Hi @HeinrichLudike-5598,

Yes, if you already configure the application to use JWT authentication, after user login, you should generate the JWT token.

It depends on your design pattern, both using your main application and a separate API to handle the JWT are ok. But if use a separate API to handle the JWT, this API act as an Authentication Server, when user login, it should call this API and get the JWT token. And you could use it to manager another application.

1 Vote 1 ·

Okay thank you, the claims are working when I access it via postman. The problem I have is when I log in to my application and I have my JWT enabled in code is where things go strange.
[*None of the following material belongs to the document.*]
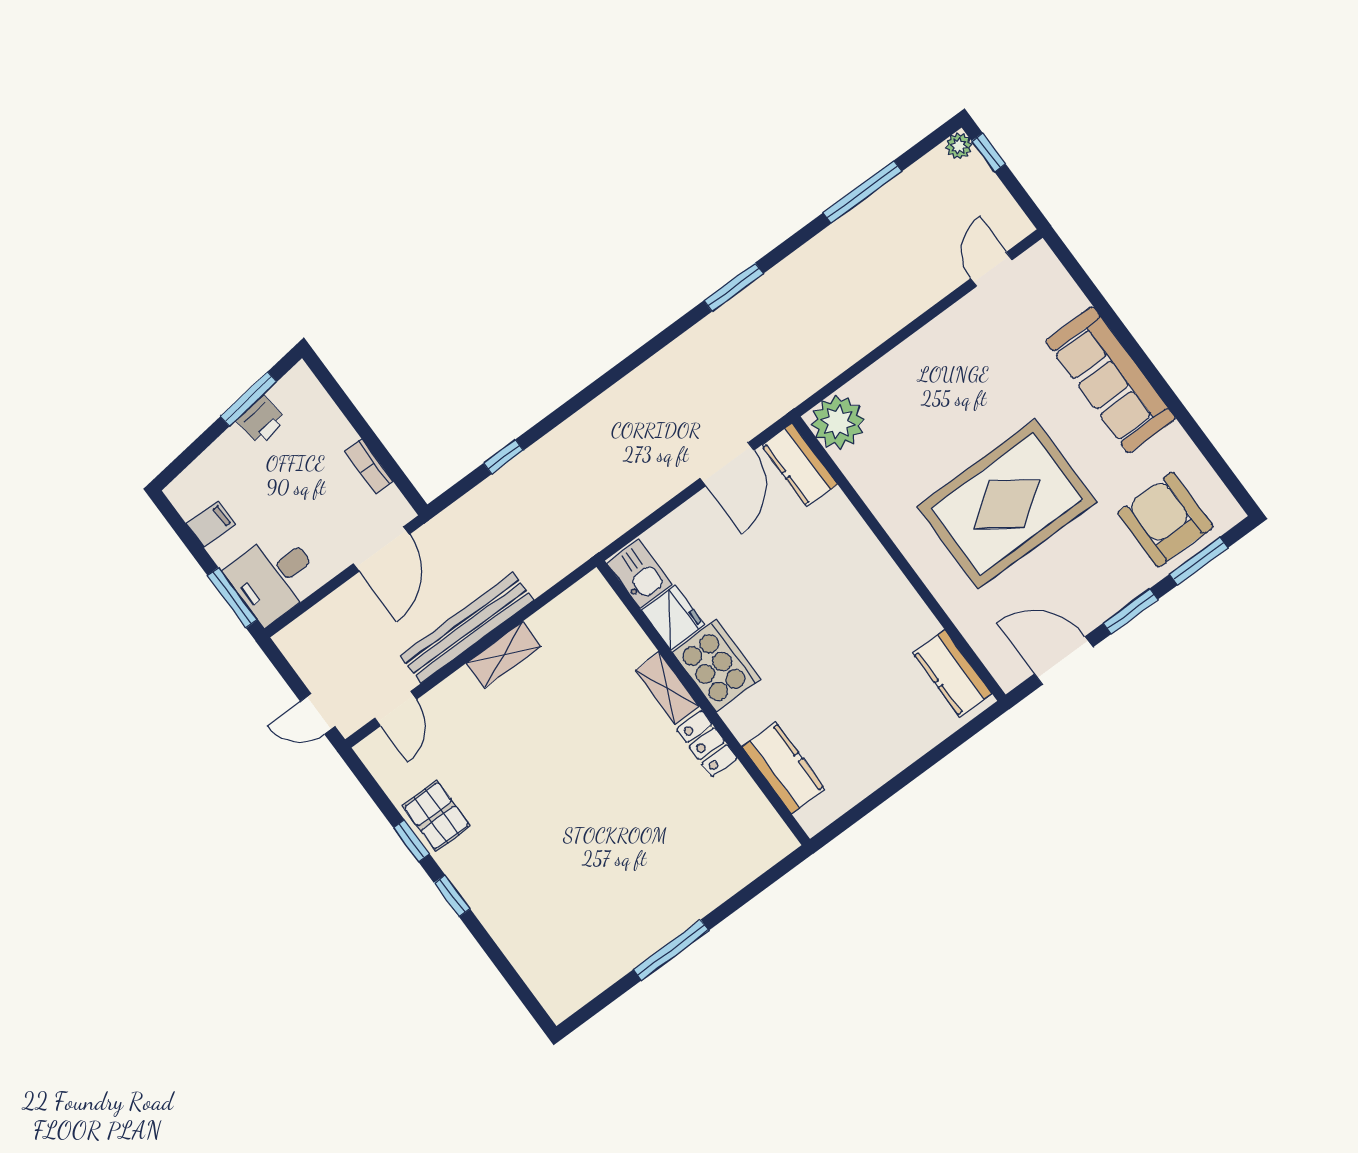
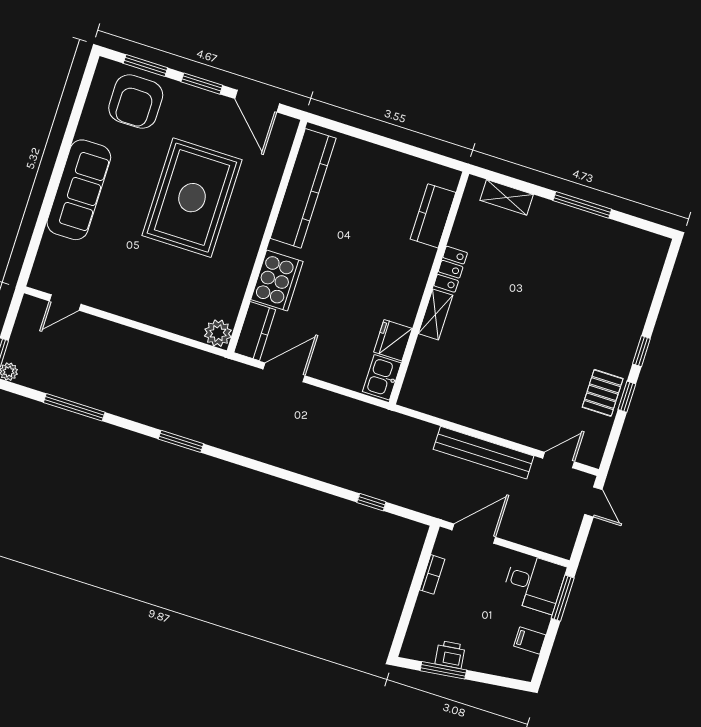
plant: (838, 422) -> (218, 333), width x0.73, depth x0.73
rug: (1007, 504) -> (192, 198), turned 90
shelving: (504, 655) -> (507, 197), moved
cooker: (716, 666) -> (277, 281), moved, turned 180
kitchen counter: (952, 673) -> (303, 188), width x2.08, depth x1.17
services.AddAuthentication(JwtBearerDefaults.AuthenticationScheme)
.AddJwtBearer(options =>
{
options.TokenValidationParameters = new TokenValidationParameters
{
ValidateIssuer = true,
ValidateAudience = true,
ValidateLifetime = true,
ValidateIssuerSigningKey = true,
ValidIssuer = Configuration["Jwt:Issuer"],
ValidAudience = Configuration["Jwt:Issuer"],
IssuerSigningKey = new SymmetricSecurityKey(Encoding.UTF8.GetBytes(Configuration["Jwt:Key"]))
};
})

Whenever I log in, it just returns me to my application with no user logged in, I'm a little stumped here.